In October 2012, Chopra threw the spear to a distance of 68.46m, a national Under-16 record, to realise that he indeed had a bright future in the sport. The young gun never looked back, winning the World Junior Athletics Championships in Bydgoszcz back in 2016. Battling injuries, Chopra secured qualification for Tokyo with a throw of 87.86m in the ACNW League Meeting 1 in Potchefstroom, South Africa, to mark his return to competition after 16 months in rehabilitation. He improved his own National Record to 88.07m in the Indian Grand Prix 1 in Patiala on March 5, 2021. Subsequently, he had thrown 86.79m in the Kuortane Games in Finland on June 27, 2021.

He arrived in Tokyo full of confidence after training in Europe for months. And, also to settle some scores.

Just before the start of the Tokyo Olympics, Germany's star javelin thrower Johannes Vetter – nicknamed 'the Usain Bolt of the javelin' – had said that Chopra will find it difficult to beat him at the world's biggest sporting extravaganza.

"He (Chopra) threw good throws twice this year. Above 86m in Finland (86.79m at the Kuortane Games). If he is healthy and if he is in the right shape, especially in his technique, he can throw far. But he has to fight with me. I am looking to throw over 90m in Tokyo, so it will be tough for him to beat me," Vetter had said in a media interaction organised by World Athletics.

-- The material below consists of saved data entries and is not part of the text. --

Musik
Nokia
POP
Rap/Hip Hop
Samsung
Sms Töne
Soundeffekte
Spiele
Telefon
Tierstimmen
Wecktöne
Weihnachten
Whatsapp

However, Chopra got the better of German champion not only in the qualification round on Wednesday but also left him way behind in today's final. Vetter, who had breached the 90-metre mark seven times this year alone, was eliminated after the first round.

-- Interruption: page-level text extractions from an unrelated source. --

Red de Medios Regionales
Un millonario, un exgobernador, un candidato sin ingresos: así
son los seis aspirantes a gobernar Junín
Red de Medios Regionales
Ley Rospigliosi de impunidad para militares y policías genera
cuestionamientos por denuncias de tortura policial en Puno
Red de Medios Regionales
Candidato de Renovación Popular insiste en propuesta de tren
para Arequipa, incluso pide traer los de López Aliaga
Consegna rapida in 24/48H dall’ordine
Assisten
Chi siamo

Earlier in the day, golfer Aditi Ashok missed out on an Olympic medal narrowly and an opportunity to join the other Indians – Mirabai Chanu and Ravi Dahiya (Silver) and PV Sindhu, Lovlina Borgohain and the Indian men’s hockey team (Bronze) — in the list of medal winners at Tokyo Olympic Games.However, Chopra made sure that India, which had started its campaign in Tokyo with Chanu's silver on the very first day, ends the Games on a historic high.